Le comité directeur de la FFSA et son président Pierre Gosselin ont été révoqués. Une crise de gouvernance qui a contraint le ministère des Sports à agir.
Une tempête institutionnelle secoue le sport automobile français. La Fédération française du sport automobile (FFSA) traverse une crise de gouvernance sans précédent, qui a poussé le ministère des Sports à saisir la justice. Au cœur du scandale : des pratiques opaques héritées, des tensions internes et une direction désormais révoquée.
Une révocation qui fait trembler la fédération
Le coup de tonnerre est tombé mardi. Le comité directeur de la FFSA, ainsi que son président Pierre Gosselin, ont été officiellement révoqués. Une décision radicale, mais jugée inévitable au regard des dysfonctionnements constatés au sommet de l'instance.
Gosselin, de son côté, n'a pas manqué de se défendre. Il affirme avoir hérité d'un système déjà défaillant, pointant une gouvernance opaque qu'il n'aurait pas lui-même instaurée. Une ligne de défense qui n'a pas suffi à convaincre les autorités compétentes. Le ministère des Sports, face à l'ampleur des irrégularités présumées, a décidé de porter l'affaire devant les tribunaux.
Gouvernance opaque : les racines d'un mal profond
Derrière cette révocation se cache une réalité bien plus complexe. Les enquêtes internes auraient mis en lumière des pratiques de gestion peu transparentes, accumulées sur plusieurs années. La crise de gouvernance ne serait pas le fruit d'une seule direction, mais d'un système structurel défaillant, difficile à réformer de l'intérieur.

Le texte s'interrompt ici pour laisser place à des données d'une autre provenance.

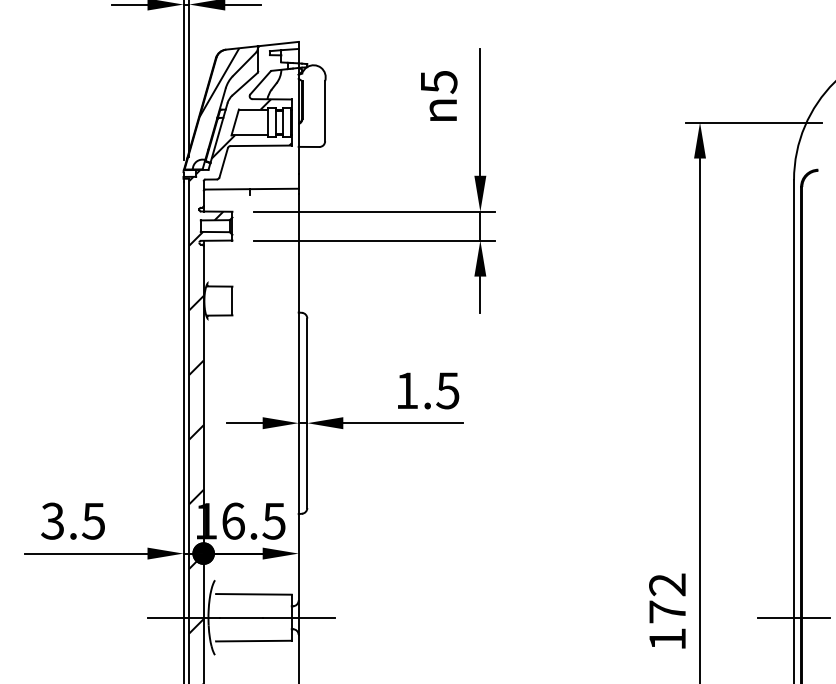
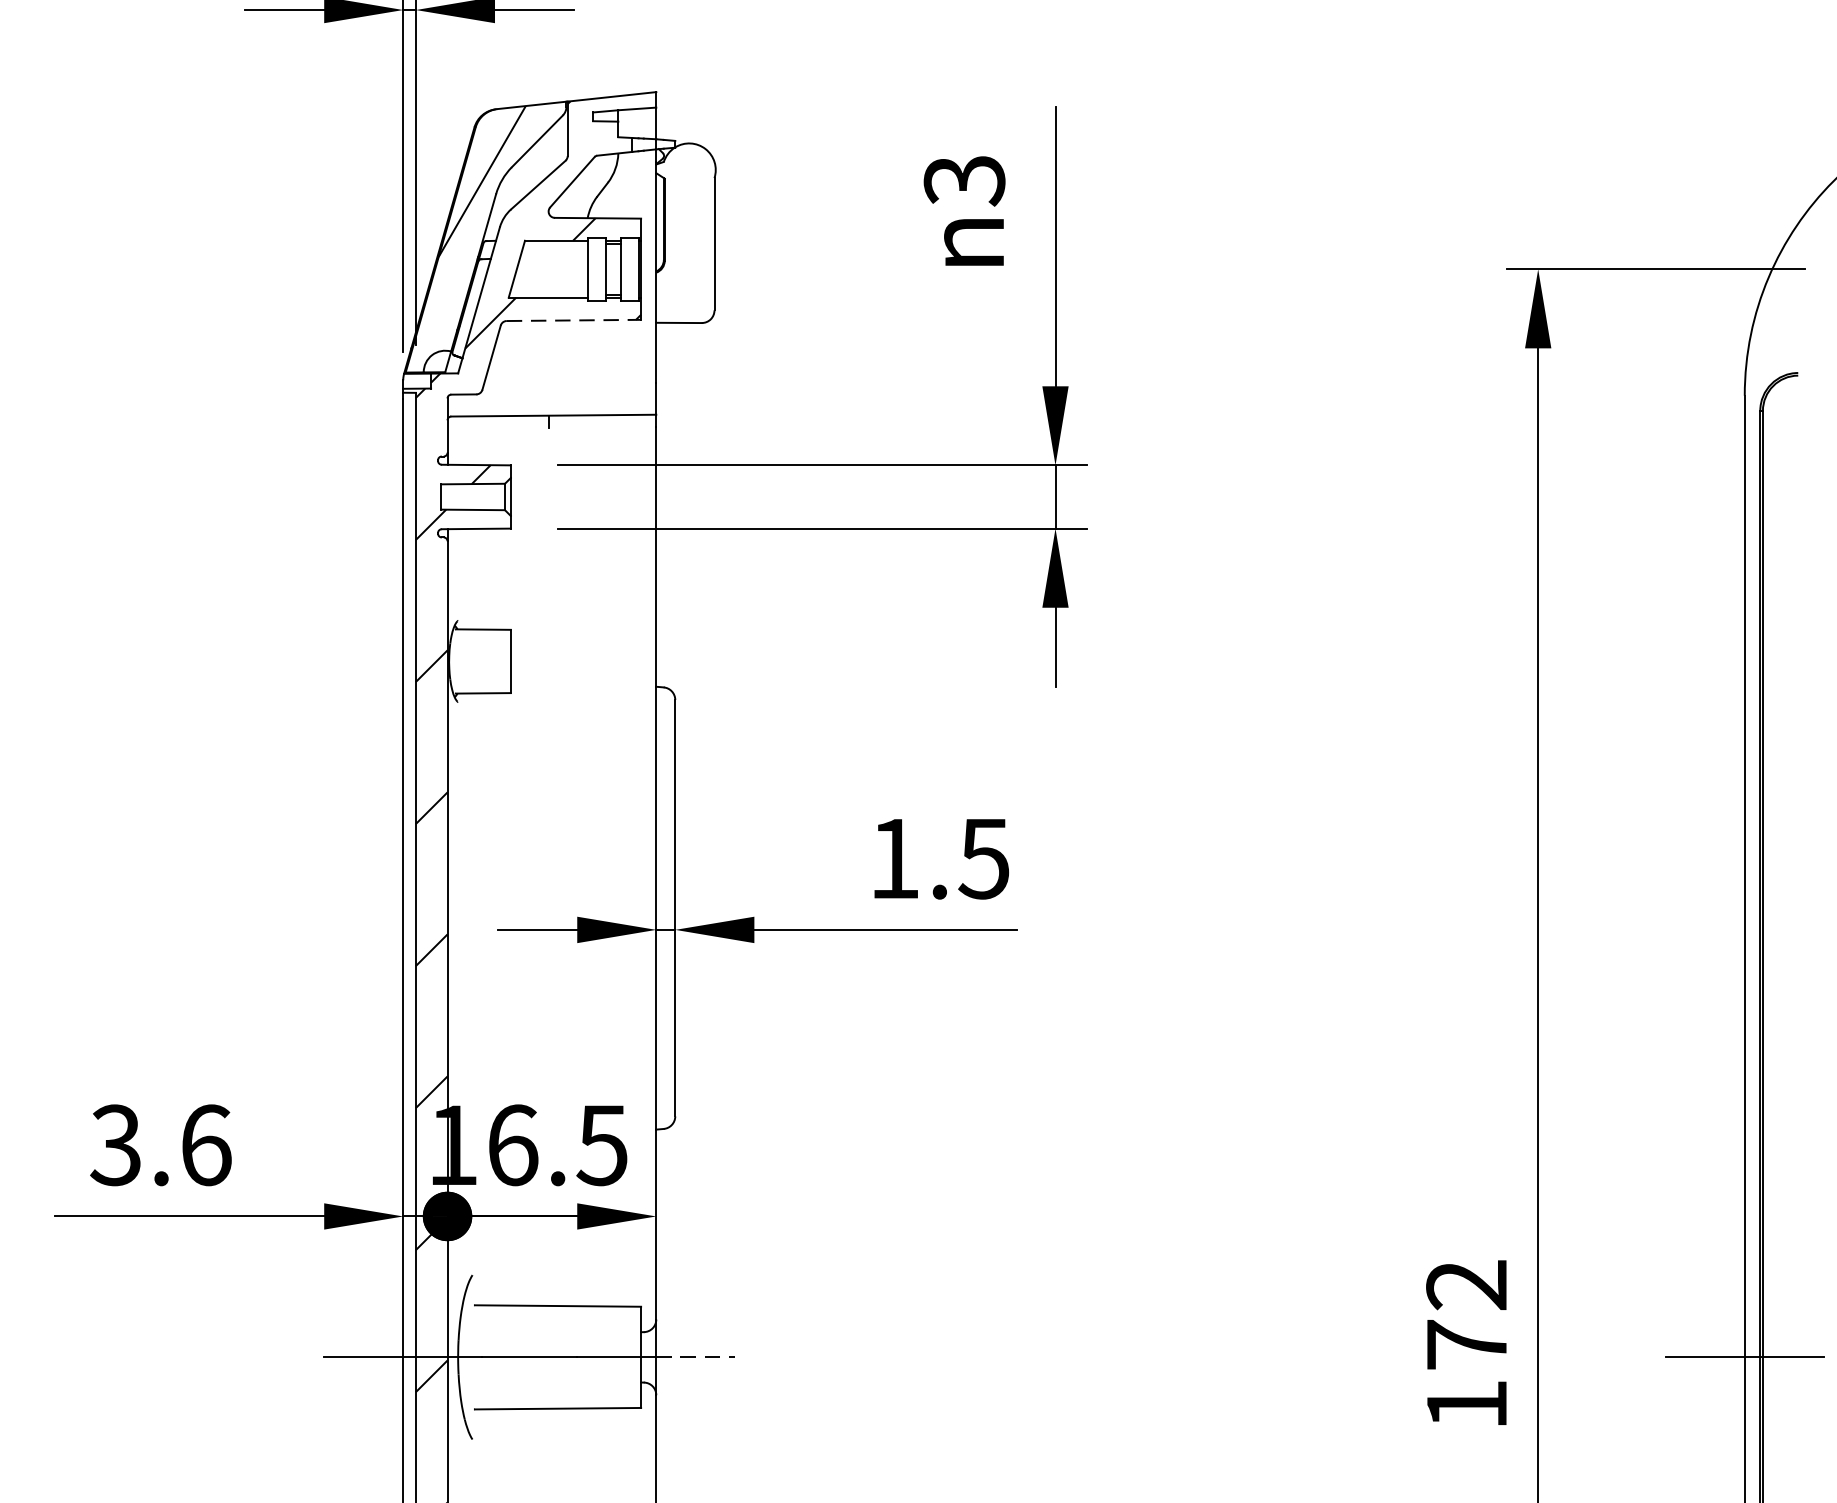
text: (438, 82) -> (963, 181), 5 -> 3
line: (261, 145) -> (574, 319), solid -> dashed
text: (93, 520) -> (205, 1143), 3.5 -> 3.6
line: (316, 617) -> (695, 1356), solid -> dashed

Le ministère des Sports n'a pas tardé à réagir face à ces révélations. Sa décision de saisir la justice illustre la gravité des faits reprochés. En France, les fédérations sportives bénéficient de délégations de service public. Leur gestion se doit donc d'être irréprochable. Tout manquement expose leurs dirigeants à des sanctions lourdes, y compris pénales. La responsabilité des élus fédéraux est ici clairement engagée.
Vers une reconstruction indispensable
La FFSA doit désormais tourner la page. La priorité : restaurer la confiance, aussi bien en interne qu'auprès des licenciés, des clubs et des partenaires institutionnels. Une nouvelle gouvernance devra être mise en place dans les meilleurs délais.
Cette affaire envoie un signal fort à l'ensemble du mouvement sportif français. La transparence et l'éthique ne sont plus négociables dans la gestion des fédérations. Le ministère des Sports a clairement montré sa volonté d'agir avec fermeté. Reste à savoir ce que la procédure judiciaire révélera sur l'étendue réelle des dysfonctionnements au sein de la FFSA.